* Set problem
Reproduce, character for character, the lines of the items below from the line containing "common name: Red squirrel" up to and including the line containing "common name: Blue-gray gnatcatcher".

* Records provided
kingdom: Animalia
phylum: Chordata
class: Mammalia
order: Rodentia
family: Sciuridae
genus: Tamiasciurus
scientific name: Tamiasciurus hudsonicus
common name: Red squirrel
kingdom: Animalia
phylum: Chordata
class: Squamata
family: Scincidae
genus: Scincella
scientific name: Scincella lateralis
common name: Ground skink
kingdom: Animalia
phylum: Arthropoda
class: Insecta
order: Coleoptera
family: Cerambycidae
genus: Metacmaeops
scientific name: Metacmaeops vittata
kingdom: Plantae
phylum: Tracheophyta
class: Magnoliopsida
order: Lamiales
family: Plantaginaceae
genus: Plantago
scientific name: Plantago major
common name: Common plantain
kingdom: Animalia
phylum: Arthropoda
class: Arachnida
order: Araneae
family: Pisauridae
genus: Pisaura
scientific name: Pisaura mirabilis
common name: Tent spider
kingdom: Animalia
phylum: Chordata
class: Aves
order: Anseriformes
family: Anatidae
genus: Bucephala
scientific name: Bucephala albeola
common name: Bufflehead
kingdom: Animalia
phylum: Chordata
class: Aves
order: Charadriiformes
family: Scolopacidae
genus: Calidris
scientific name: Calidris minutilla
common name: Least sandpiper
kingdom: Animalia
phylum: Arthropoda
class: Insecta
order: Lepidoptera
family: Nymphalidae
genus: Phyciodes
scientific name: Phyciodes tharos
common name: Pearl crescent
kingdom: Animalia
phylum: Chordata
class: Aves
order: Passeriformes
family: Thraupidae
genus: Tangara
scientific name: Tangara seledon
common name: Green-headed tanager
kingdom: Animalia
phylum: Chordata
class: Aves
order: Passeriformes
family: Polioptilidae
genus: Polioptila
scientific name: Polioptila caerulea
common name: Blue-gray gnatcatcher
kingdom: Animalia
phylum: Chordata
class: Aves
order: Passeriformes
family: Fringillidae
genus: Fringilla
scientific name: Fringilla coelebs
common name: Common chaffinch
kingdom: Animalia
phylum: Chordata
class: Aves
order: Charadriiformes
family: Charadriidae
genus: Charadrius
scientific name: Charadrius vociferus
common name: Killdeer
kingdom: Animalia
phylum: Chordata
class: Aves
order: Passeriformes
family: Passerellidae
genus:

* Solution to this exercise
common name: Red squirrel
kingdom: Animalia
phylum: Chordata
class: Squamata
family: Scincidae
genus: Scincella
scientific name: Scincella lateralis
common name: Ground skink
kingdom: Animalia
phylum: Arthropoda
class: Insecta
order: Coleoptera
family: Cerambycidae
genus: Metacmaeops
scientific name: Metacmaeops vittata
kingdom: Plantae
phylum: Tracheophyta
class: Magnoliopsida
order: Lamiales
family: Plantaginaceae
genus: Plantago
scientific name: Plantago major
common name: Common plantain
kingdom: Animalia
phylum: Arthropoda
class: Arachnida
order: Araneae
family: Pisauridae
genus: Pisaura
scientific name: Pisaura mirabilis
common name: Tent spider
kingdom: Animalia
phylum: Chordata
class: Aves
order: Anseriformes
family: Anatidae
genus: Bucephala
scientific name: Bucephala albeola
common name: Bufflehead
kingdom: Animalia
phylum: Chordata
class: Aves
order: Charadriiformes
family: Scolopacidae
genus: Calidris
scientific name: Calidris minutilla
common name: Least sandpiper
kingdom: Animalia
phylum: Arthropoda
class: Insecta
order: Lepidoptera
family: Nymphalidae
genus: Phyciodes
scientific name: Phyciodes tharos
common name: Pearl crescent
kingdom: Animalia
phylum: Chordata
class: Aves
order: Passeriformes
family: Thraupidae
genus: Tangara
scientific name: Tangara seledon
common name: Green-headed tanager
kingdom: Animalia
phylum: Chordata
class: Aves
order: Passeriformes
family: Polioptilidae
genus: Polioptila
scientific name: Polioptila caerulea
common name: Blue-gray gnatcatcher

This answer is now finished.